Among the entries below, find the lines with "Galán" and copy them.

[Saved data entries]
*****

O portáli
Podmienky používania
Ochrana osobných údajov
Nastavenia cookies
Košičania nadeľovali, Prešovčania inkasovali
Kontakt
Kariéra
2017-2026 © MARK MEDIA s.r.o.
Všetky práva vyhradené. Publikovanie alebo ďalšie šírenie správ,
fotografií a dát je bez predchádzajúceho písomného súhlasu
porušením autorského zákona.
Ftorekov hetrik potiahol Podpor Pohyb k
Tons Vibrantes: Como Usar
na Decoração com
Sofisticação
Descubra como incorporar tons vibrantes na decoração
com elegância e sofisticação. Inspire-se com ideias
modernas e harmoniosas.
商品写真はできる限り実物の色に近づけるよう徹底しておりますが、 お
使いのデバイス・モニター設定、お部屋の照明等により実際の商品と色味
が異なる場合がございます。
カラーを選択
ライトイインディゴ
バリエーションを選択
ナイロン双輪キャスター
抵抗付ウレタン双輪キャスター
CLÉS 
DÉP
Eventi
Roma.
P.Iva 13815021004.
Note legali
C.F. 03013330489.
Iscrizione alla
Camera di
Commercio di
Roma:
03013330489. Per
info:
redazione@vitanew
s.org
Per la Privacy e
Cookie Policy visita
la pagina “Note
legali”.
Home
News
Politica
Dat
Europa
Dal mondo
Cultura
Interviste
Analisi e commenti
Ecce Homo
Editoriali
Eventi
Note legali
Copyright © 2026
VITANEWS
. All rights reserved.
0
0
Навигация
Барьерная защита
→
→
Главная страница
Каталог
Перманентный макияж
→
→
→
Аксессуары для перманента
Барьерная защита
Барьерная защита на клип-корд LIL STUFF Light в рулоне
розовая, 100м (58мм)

*****

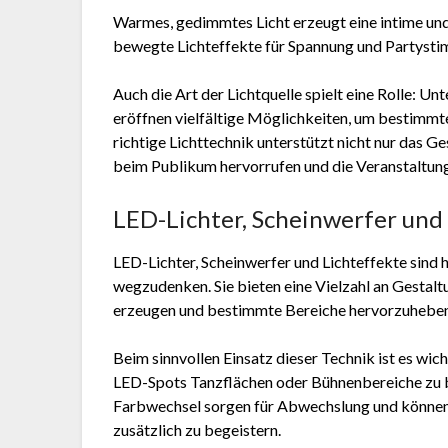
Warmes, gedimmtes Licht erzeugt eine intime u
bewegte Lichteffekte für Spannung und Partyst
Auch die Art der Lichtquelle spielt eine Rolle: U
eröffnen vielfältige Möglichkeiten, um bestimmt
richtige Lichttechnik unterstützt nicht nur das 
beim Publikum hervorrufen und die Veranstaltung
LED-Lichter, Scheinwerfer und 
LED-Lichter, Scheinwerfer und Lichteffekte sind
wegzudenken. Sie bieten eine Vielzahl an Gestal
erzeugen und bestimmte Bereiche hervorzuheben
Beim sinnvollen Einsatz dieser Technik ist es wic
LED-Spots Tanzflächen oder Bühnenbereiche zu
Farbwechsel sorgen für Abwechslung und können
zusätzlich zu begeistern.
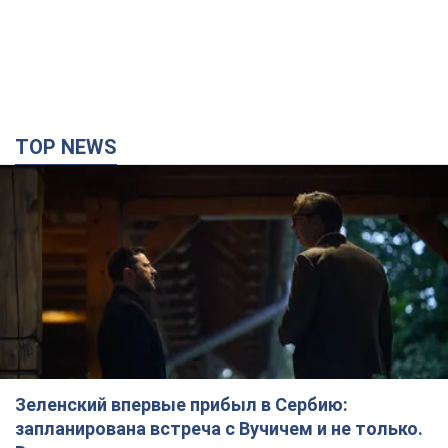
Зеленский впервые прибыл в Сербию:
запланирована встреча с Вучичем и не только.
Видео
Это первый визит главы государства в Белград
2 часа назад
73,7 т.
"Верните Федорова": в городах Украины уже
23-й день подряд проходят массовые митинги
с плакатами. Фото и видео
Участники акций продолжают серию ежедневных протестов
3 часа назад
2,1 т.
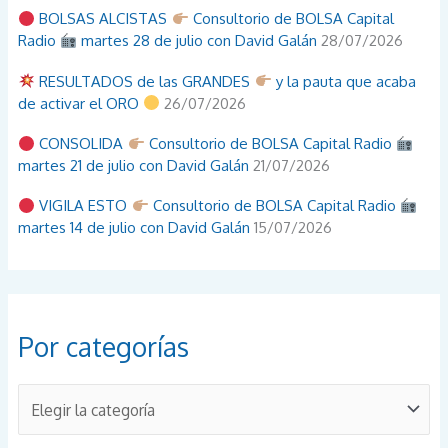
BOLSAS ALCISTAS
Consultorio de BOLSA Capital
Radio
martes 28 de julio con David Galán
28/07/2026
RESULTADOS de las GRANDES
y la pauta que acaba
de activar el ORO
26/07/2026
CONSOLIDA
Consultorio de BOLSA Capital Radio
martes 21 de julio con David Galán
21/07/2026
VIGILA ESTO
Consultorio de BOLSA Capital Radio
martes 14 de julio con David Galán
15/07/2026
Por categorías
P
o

*****

[Final answer]
martes 28 de julio con David Galán
martes 21 de julio con David Galán
martes 14 de julio con David Galán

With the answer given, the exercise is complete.